Had my gallbladder and appendix removed a couple years ago. Bridge was a couple days prior (I think), then they started warfarin up right away after the procedure. My only overnights were prior to surgery, because my gallstones had me doubled over in pain and were sending my bilirubin levels through the roof. Reminded me of "A Christmas Story", "He had yellow eyes! I swear! Yellow eyes!" Seem to recall driving myself to ER after work on a Wednesday and finally got the procedure Saturday morning? Went home either same or next day. Don't recall exactly.

Also had to bridge with lovenox two other times. Once for my second OHS and once to make sure we stopped at five kids. In both cases, the bridging was an additional inconvenience but not that significant relative to the actual thing being done.
 
I was pretty surprised to get no specific responses. This is a common procedure.

So, to help those in the future, I will tell you my experience. I am pre-op, with a St. Jude valve at 2-2.5 INR range, my urologist wanted me to drop warfarin and aspirin for 5 days including the day of surgery. My cardiologist decided to keep me on aspirin but take me off warfarin for 5 days. My cardiologist stated I need to check my INR 3 days before I go off the warfarin so they can make any needed last minute changes. My cardiologist said the St. Jude valve is robust and relatively clot-free, so I did not need a bridging procedure. My urologist agreed to the slightly different approach.
 
Interesting. Neither the urologist (for the vasectomy) or the surgeon for the gallbladder would consider moving forward without bridging. I had a heck of a time getting them to allow the procedure without accepting donor plasma afterward.

My urologist would not do anything until I was below 2.0 INR. Did your surgeon give you a number, or just 5 days? "Relatively" clot-free - sure - but it just takes one. Okay - Dumb and Dumber just popped into my head. One of the main characters was wearing a bullet proof vest in the last scene. "What if he shot him in the face?" "It's a chance we were willing to take."
 
My urologist didn't tell me I had to meet a target INR. His nurse just stated I needed to check my INR right before surgery.

My urologist didn't give an opinion bridging other than to say it was a possible route dependent upon my cardiologist.

The "relatively clot-free" comment is my interpretation of the message and came second hand from the nurse.

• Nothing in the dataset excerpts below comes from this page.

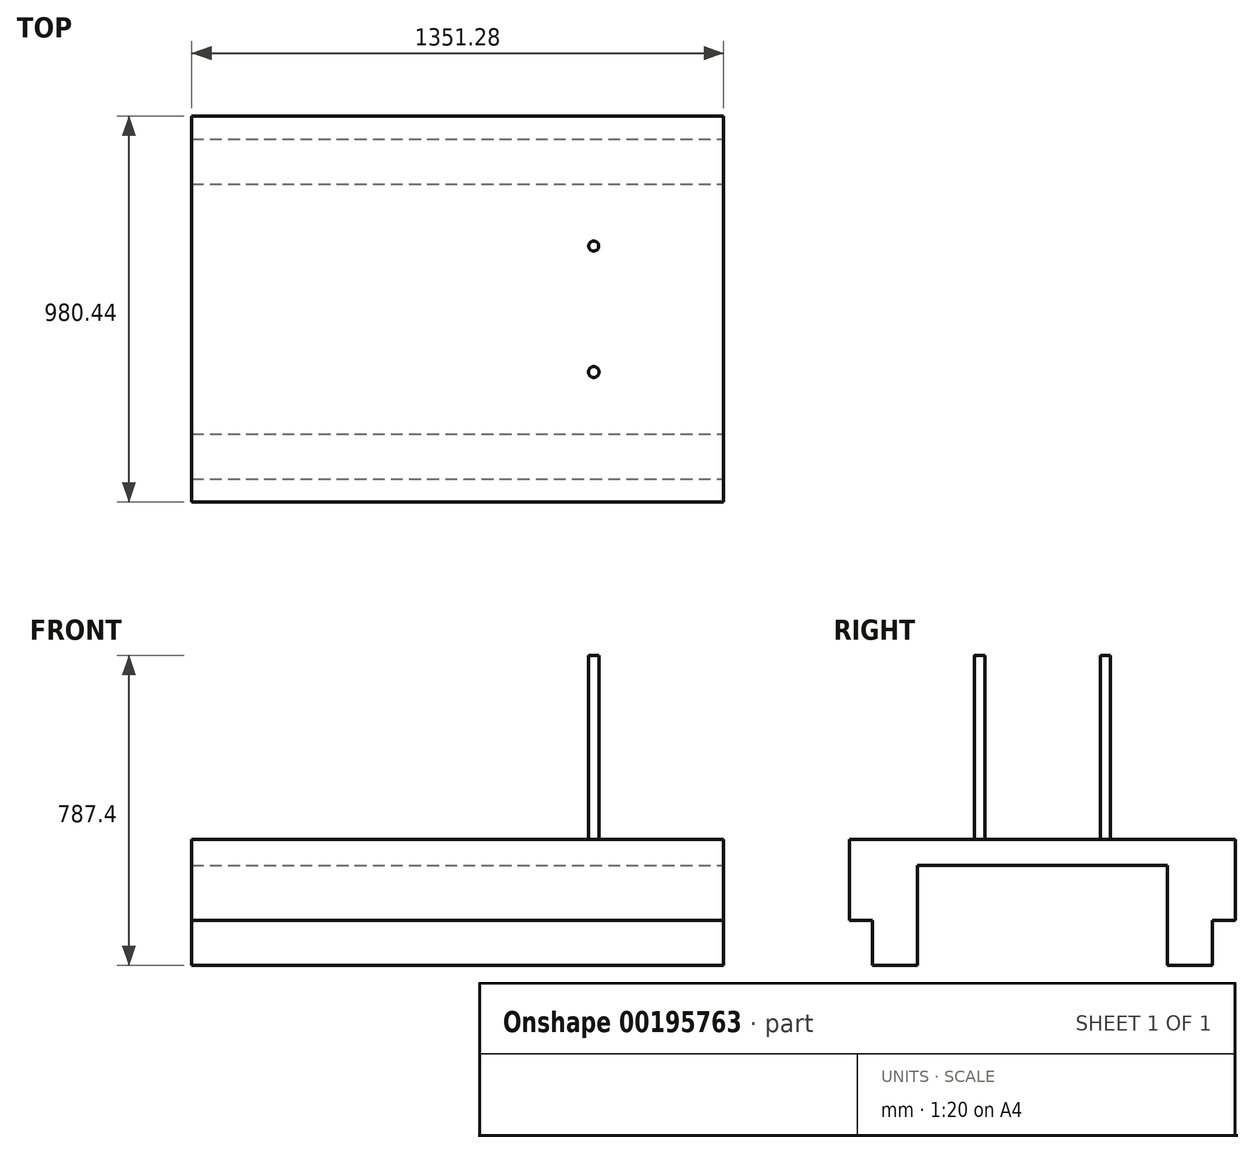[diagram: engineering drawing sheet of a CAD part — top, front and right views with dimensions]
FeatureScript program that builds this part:
annotation { "Feature Type Name" : "Feature", "Feature Type Description" : "" }
export const myFeature = defineFeature(function(context is Context, id is Id, definition is map)
    precondition{}
    {
        {
            var Q0;
            Q0=qCreatedBy(makeId("Top.planeOp"),FACE);
            var sketch = newSketch(context, id + "F0", { "sketchPlane" : qUnion([Q0])});
            skLineSegment(sketch, "E0.bottom", {"start": v(-927.02, 0) * mm, "end": v(424.26, 0) * mm});
            skLineSegment(sketch, "E0.top", {"start": v(-927.02, 980.44) * mm, "end": v(424.26, 980.44) * mm});
            skLineSegment(sketch, "E0.left", {"start": v(-927.02, 0) * mm, "end": v(-927.02, 980.44) * mm});
            skLineSegment(sketch, "E0.right", {"start": v(424.26, 0) * mm, "end": v(424.26, 980.44) * mm});
            skSolve(sketch);
        }
        {
            var Q0;
            Q0=makeQuery(id+"F0.imprint","IMPRINT",FACE,{"disambiguationData":[TD([[makeQuery(id+"F0.imprint","IMPRINT",EDGE,{"derivedFrom":sQuery(id+"F0.wireOp",EDGE,"E0.bottom")}),1.0]])]});
            extrude(context, id + "F1", {"entities" : qUnion([Q0]), "depth" : 320.04 * mm});
        }
        {
            var Q0;
            Q0=makeQuery(id+"F1.opExtrude","CAP_FACE",FACE,{"disambiguationData":[OSD([sQuery(id+"F0.wireOp",EDGE,"E0.bottom"),sQuery(id+"F0.wireOp",EDGE,"E0.top"),sQuery(id+"F0.wireOp",EDGE,"E0.left"),sQuery(id+"F0.wireOp",EDGE,"E0.right")])],"isStart":false});
            var sketch = newSketch(context, id + "F2", { "sketchPlane" : qUnion([Q0])});
            skCircle(sketch, "E1", {"center": v(94.06, 650.24) * mm, "radius": 12.7 * mm});
            skCircle(sketch, "E2", {"center": v(94.06, 330.2) * mm, "radius": 13.64 * mm});
            skSolve(sketch);
        }
        {
            var Q0;
            Q0 = qSketchRegion(id + "F2", true);
            extrude(context, id + "F3", {"entities" : qUnion([Q0]), "operationType" : NewBodyOperationType.ADD, "depth" : 467.36 * mm});
        }
        {
            var Q0;
            Q0=makeQuery(id+"F1.opExtrude","SWEPT_FACE",FACE,{"disambiguationData":[OSD([sQuery(id+"F0.wireOp",EDGE,"E0.right")])]});
            var sketch = newSketch(context, id + "F4", { "sketchPlane" : qUnion([Q0])});
            skLineSegment(sketch, "E3", {"start": v(490.22, 320.04) * mm, "end": v(490.22, 0) * mm, "construction": true});
            skLineSegment(sketch, "E4", {"start": v(490.22, 254) * mm, "end": v(172.72, 254) * mm});
            skLineSegment(sketch, "E5", {"start": v(172.72, 254) * mm, "end": v(172.72, 0) * mm});
            skLineSegment(sketch, "E6", {"start": v(172.72, 0) * mm, "end": v(490.22, 0) * mm});
            skLineSegment(sketch, "E7.MirrorCS", {"start": v(490.22, 254) * mm, "end": v(807.72, 254) * mm});
            skLineSegment(sketch, "E8.MirrorCS", {"start": v(807.72, 254) * mm, "end": v(807.72, 0) * mm});
            skLineSegment(sketch, "E9.MirrorCS", {"start": v(807.72, 0) * mm, "end": v(490.22, 0) * mm});
            skSolve(sketch);
        }
        {
            var Q0;
            Q0=makeQuery(id+"F4.imprint","IMPRINT",FACE,{"disambiguationData":[TD([[makeQuery(id+"F4.imprint","IMPRINT",EDGE,{"derivedFrom":sQuery(id+"F4.wireOp",EDGE,"E4")}),1.0]])]});
            extrude(context, id + "F5", {"entities" : qUnion([Q0]), "operationType" : NewBodyOperationType.REMOVE, "oppositeDirection" : true, "depth" : 1351.28 * mm});
        }
        {
            var Q0;
            Q0=makeQuery(id+"F1.opExtrude","SWEPT_FACE",FACE,{"disambiguationData":[OSD([sQuery(id+"F0.wireOp",EDGE,"E0.right")])]});
            var sketch = newSketch(context, id + "F6", { "sketchPlane" : qUnion([Q0])});
            skLineSegment(sketch, "E10.bottom", {"start": v(0, 0) * mm, "end": v(58.42, 0) * mm});
            skLineSegment(sketch, "E10.top", {"start": v(0, 114.73) * mm, "end": v(58.42, 114.73) * mm});
            skLineSegment(sketch, "E10.left", {"start": v(0, 0) * mm, "end": v(0, 114.73) * mm});
            skLineSegment(sketch, "E10.right", {"start": v(58.42, 0) * mm, "end": v(58.42, 114.73) * mm});
            skLineSegment(sketch, "E11", {"start": v(490.22, 320.04) * mm, "end": v(490.22, 0) * mm, "construction": true});
            skLineSegment(sketch, "E12.MirrorCS", {"start": v(922.02, 0) * mm, "end": v(922.02, 114.73) * mm});
            skLineSegment(sketch, "E13.MirrorCS", {"start": v(980.44, 114.73) * mm, "end": v(922.02, 114.73) * mm});
            skLineSegment(sketch, "E14.MirrorCS", {"start": v(980.44, 0) * mm, "end": v(980.44, 114.73) * mm});
            skLineSegment(sketch, "E15.MirrorCS", {"start": v(980.44, 0) * mm, "end": v(922.02, 0) * mm});
            skSolve(sketch);
        }
        {
            var Q0;
            Q0=makeQuery(id+"F6.imprint","IMPRINT",FACE,{"disambiguationData":[TD([[makeQuery(id+"F6.imprint","IMPRINT",EDGE,{"derivedFrom":sQuery(id+"F6.wireOp",EDGE,"E10.bottom")}),1.0]])]});
            var Q1;
            Q1=makeQuery(id+"F6.imprint","IMPRINT",FACE,{"disambiguationData":[TD([[makeQuery(id+"F6.imprint","IMPRINT",EDGE,{"derivedFrom":sQuery(id+"F6.wireOp",EDGE,"E12.MirrorCS")}),-1.0]])]});
            extrude(context, id + "F7", {"entities" : qUnion([Q0, Q1]), "operationType" : NewBodyOperationType.REMOVE, "oppositeDirection" : true, "depth" : 1356.36 * mm});
        }
    });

The gist of it was she said the cardiologist indicated with this procedure and my valve type you don't need bridging." The way I understand the mechanical valve is that it destroys platelets which can form clots but the warfarin keeps the clots from getting too big. I'm probably mistaken on the details :)
 
I'm not sure I can help a lot here, but I've had some minor procedures that required an INR near 1.0. I don't recall stopping five days before surgery - I think that it was more like 3. As far as bridging goes, Lovenox is effective for about 12 hours. If your INR is in 'danger' range, Lovenox will prevent clot formation. If I recall, I stopped the Lovenox the night before my cardiac catheterization, and resumed it for a day or two after the procedure. I also started Warfarin not long after the procedure.

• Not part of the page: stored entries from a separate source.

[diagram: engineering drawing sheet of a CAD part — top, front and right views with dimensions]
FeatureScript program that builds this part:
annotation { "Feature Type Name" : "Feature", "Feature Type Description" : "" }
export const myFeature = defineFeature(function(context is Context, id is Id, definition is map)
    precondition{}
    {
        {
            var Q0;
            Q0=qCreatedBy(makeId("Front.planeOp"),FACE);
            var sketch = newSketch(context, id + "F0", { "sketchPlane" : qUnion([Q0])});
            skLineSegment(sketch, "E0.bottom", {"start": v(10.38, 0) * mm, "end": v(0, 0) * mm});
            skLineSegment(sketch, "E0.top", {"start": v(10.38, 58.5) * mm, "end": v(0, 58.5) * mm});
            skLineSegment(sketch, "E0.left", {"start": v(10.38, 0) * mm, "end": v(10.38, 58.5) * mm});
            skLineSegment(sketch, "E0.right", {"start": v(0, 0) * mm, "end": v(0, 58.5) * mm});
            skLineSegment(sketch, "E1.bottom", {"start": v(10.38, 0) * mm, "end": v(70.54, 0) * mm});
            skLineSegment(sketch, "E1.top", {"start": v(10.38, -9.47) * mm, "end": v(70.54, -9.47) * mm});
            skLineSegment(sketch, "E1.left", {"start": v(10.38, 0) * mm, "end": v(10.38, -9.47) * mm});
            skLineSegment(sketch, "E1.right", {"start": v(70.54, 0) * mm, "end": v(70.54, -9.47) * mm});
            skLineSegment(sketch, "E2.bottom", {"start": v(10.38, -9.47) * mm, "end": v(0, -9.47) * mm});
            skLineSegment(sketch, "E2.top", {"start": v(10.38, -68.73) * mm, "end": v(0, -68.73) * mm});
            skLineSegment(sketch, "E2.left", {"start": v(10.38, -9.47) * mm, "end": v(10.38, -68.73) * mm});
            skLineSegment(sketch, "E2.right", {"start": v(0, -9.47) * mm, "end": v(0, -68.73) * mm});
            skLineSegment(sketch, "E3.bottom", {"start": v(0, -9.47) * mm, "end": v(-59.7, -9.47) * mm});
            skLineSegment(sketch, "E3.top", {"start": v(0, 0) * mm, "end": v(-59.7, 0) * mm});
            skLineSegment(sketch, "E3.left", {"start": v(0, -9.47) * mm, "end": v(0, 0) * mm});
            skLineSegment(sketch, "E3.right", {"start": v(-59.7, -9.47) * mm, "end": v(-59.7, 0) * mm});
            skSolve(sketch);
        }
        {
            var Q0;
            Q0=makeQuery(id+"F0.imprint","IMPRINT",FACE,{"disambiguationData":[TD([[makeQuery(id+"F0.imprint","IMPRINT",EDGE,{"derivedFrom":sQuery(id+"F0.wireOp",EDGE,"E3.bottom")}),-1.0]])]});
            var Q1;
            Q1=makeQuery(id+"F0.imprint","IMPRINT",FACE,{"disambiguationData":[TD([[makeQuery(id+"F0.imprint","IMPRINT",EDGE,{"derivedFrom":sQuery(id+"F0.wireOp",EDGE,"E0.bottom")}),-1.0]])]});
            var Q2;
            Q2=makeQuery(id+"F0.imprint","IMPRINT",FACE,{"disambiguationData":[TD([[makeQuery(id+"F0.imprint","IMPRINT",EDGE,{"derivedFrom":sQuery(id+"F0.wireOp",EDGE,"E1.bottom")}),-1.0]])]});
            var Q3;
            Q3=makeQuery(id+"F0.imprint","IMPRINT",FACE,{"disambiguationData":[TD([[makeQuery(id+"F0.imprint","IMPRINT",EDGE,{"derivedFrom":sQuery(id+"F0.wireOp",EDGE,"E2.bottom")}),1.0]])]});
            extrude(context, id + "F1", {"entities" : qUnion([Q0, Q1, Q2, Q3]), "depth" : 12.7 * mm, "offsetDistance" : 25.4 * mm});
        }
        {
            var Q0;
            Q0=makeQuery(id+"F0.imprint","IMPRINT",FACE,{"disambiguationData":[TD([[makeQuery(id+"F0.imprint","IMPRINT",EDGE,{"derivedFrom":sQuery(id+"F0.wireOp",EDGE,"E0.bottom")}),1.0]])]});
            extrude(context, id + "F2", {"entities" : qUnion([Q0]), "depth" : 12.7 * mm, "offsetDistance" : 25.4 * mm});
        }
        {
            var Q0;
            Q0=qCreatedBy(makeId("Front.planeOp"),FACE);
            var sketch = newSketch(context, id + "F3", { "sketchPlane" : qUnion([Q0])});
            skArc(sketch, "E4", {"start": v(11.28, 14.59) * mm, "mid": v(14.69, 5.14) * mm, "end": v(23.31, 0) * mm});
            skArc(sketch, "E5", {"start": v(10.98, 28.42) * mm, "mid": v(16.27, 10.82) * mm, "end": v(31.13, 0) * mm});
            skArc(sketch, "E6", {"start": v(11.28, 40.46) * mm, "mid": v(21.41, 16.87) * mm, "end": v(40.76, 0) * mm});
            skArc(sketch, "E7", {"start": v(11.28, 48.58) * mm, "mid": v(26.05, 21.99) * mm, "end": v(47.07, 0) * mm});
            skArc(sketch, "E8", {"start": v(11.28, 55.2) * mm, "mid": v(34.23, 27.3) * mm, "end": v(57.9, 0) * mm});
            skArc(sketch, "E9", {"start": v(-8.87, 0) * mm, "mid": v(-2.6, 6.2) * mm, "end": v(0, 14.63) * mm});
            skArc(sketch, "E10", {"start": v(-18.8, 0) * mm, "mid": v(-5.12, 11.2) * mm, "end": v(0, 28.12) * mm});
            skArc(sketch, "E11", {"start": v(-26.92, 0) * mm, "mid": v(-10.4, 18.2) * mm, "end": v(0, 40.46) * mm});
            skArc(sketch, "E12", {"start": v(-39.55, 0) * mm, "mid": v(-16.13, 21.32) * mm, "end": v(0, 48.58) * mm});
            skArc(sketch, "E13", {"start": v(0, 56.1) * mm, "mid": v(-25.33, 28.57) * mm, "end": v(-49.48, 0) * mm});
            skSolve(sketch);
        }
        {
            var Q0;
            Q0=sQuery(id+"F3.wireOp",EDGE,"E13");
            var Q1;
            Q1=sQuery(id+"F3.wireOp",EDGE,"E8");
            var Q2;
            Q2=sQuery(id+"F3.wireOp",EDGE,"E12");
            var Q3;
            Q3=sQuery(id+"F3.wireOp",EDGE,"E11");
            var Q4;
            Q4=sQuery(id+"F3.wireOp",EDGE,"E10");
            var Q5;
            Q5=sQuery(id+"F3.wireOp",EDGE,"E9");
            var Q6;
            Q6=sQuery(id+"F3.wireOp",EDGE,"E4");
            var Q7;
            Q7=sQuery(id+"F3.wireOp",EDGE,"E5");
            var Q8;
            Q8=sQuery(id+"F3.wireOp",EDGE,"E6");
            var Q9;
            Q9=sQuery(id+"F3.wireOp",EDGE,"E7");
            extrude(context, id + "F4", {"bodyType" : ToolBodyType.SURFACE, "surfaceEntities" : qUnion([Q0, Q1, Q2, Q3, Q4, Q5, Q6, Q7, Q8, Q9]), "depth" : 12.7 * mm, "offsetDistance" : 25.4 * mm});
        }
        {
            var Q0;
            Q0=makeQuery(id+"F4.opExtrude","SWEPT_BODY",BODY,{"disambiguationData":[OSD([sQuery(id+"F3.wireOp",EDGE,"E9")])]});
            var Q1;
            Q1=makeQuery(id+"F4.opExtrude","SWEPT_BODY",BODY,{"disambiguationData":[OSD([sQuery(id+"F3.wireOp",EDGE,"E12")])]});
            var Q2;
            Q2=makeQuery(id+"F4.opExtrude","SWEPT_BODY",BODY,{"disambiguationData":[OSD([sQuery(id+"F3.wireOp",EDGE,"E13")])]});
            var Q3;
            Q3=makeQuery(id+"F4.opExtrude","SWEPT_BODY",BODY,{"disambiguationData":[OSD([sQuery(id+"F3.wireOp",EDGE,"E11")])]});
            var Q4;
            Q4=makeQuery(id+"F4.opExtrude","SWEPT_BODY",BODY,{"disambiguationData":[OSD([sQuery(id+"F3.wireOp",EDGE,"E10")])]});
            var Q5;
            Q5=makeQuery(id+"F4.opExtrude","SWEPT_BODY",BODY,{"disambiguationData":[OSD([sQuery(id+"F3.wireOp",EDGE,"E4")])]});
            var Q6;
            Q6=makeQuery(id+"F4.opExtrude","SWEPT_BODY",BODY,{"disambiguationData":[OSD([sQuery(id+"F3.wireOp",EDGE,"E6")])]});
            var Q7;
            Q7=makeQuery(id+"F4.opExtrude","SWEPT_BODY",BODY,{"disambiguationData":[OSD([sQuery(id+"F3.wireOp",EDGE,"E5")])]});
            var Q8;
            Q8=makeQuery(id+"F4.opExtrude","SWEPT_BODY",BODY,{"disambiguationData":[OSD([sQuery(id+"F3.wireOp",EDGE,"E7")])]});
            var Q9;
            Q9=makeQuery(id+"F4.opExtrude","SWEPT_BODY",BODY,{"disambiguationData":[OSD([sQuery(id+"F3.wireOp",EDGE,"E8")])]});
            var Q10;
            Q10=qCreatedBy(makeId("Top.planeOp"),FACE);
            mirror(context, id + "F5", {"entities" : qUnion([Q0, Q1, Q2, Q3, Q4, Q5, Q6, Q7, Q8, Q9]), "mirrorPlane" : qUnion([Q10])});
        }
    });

I have multiple meters, and use the Coag-Sense. When my INR was in range following the procedure, I discontinued the Lovenox.

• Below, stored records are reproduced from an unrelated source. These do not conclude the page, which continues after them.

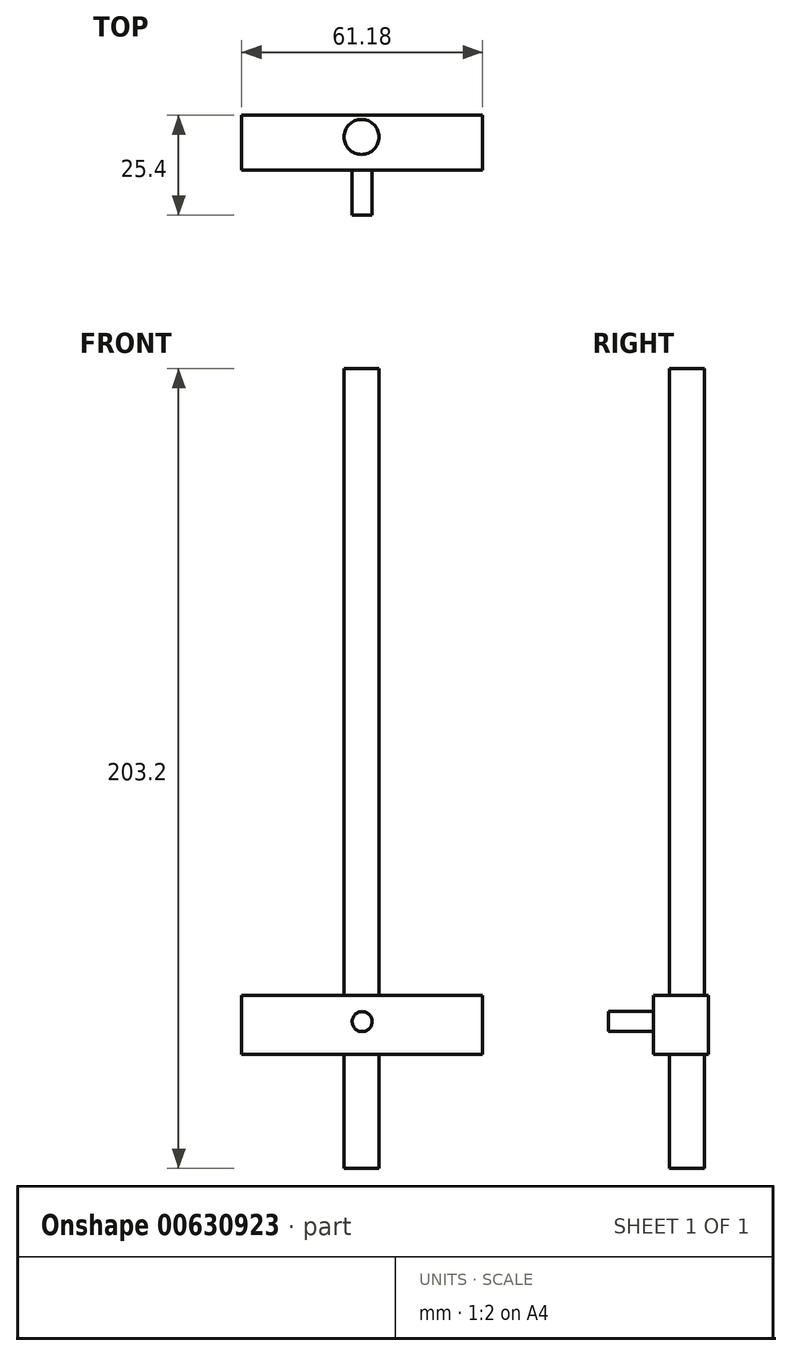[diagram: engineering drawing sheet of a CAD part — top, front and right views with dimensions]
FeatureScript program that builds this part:
annotation { "Feature Type Name" : "Feature", "Feature Type Description" : "" }
export const myFeature = defineFeature(function(context is Context, id is Id, definition is map)
    precondition{}
    {
        {
            var Q0;
            Q0=qCreatedBy(makeId("Top.planeOp"),FACE);
            var sketch = newSketch(context, id + "F0", { "sketchPlane" : qUnion([Q0])});
            skCircle(sketch, "E0", {"center": v(-34.22, 8.44) * mm, "radius": 4.45 * mm});
            skSolve(sketch);
        }
        {
            var Q0;
            Q0 = qSketchRegion(id + "F0", true);
            extrude(context, id + "F1", {"entities" : qUnion([Q0]), "oppositeDirection" : true, "depth" : 203.2 * mm, "offsetDistance" : 25.4 * mm});
        }
        {
            var Q0;
            Q0=qCreatedBy(makeId("Front.planeOp"),FACE);
            var sketch = newSketch(context, id + "F2", { "sketchPlane" : qUnion([Q0])});
            skLineSegment(sketch, "E1.bottom", {"start": v(-3.48, -159.3) * mm, "end": v(-64.66, -159.3) * mm});
            skLineSegment(sketch, "E1.top", {"start": v(-3.48, -174.25) * mm, "end": v(-64.66, -174.25) * mm});
            skLineSegment(sketch, "E1.left", {"start": v(-3.48, -159.3) * mm, "end": v(-3.48, -174.25) * mm});
            skLineSegment(sketch, "E1.right", {"start": v(-64.66, -159.3) * mm, "end": v(-64.66, -174.25) * mm});
            skCircle(sketch, "E2", {"center": v(-34.07, -165.91) * mm, "radius": 2.49 * mm});
            skPoint(sketch, "E2.centerSnap0", {"position": v(-34.07, -159.3) * mm});
            skSolve(sketch);
        }
        {
            var Q0;
            Q0 = qSketchRegion(id + "F2", true);
            extrude(context, id + "F3", {"entities" : qUnion([Q0]), "operationType" : NewBodyOperationType.ADD, "oppositeDirection" : true, "depth" : 13.97 * mm, "offsetDistance" : 25.4 * mm});
        }
        {
            var Q0;
            Q0=makeQuery(id+"F3.opExtrude","CAP_FACE",FACE,{"disambiguationData":[OSD([sQuery(id+"F2.wireOp",EDGE,"E1.bottom"),sQuery(id+"F2.wireOp",EDGE,"E1.top"),sQuery(id+"F2.wireOp",EDGE,"E1.left"),sQuery(id+"F2.wireOp",EDGE,"E1.right"),sQuery(id+"F2.wireOp",EDGE,"E2")])],"isStart":false});
            var sketch = newSketch(context, id + "F4", { "sketchPlane" : qUnion([Q0])});
            skCircle(sketch, "E3", {"center": v(34.07, -165.91) * mm, "radius": 2.54 * mm});
            skSolve(sketch);
        }
        {
            var Q0;
            Q0 = qSketchRegion(id + "F4", true);
            extrude(context, id + "F5", {"entities" : qUnion([Q0]), "operationType" : NewBodyOperationType.ADD, "oppositeDirection" : true, "depth" : 25.4 * mm, "offsetDistance" : 25.4 * mm});
        }
    });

As far as valves go, I also have a St. Judes - but it's an older model (from 1991). It's a valve that deserves considerable respect. A few years ago, I put blind trust into an InRatio - the 2.6 it was telling me was a 1.7 at the hospital when I went in with a TIA. Today, I test weekly (sometimes somewhat less often) but get a blood draw every month or two just to keep my doctor happy and to validate that lab and meter results are close to each other.

One more thing - a study by Duke University Clinic a few years ago found that a few days without warfarin shouldn't cause much risk of stroke. If you miss a day or two, you'll probably be okay. If you've got a newer valve that has lower risk of clot formation, the risk of missing a dose is probably even lower.

If you have a meter, bridging when your INR drops below a value that your doctor wants you to hit, and then bridging until surgery is probably the best way to manage your INR.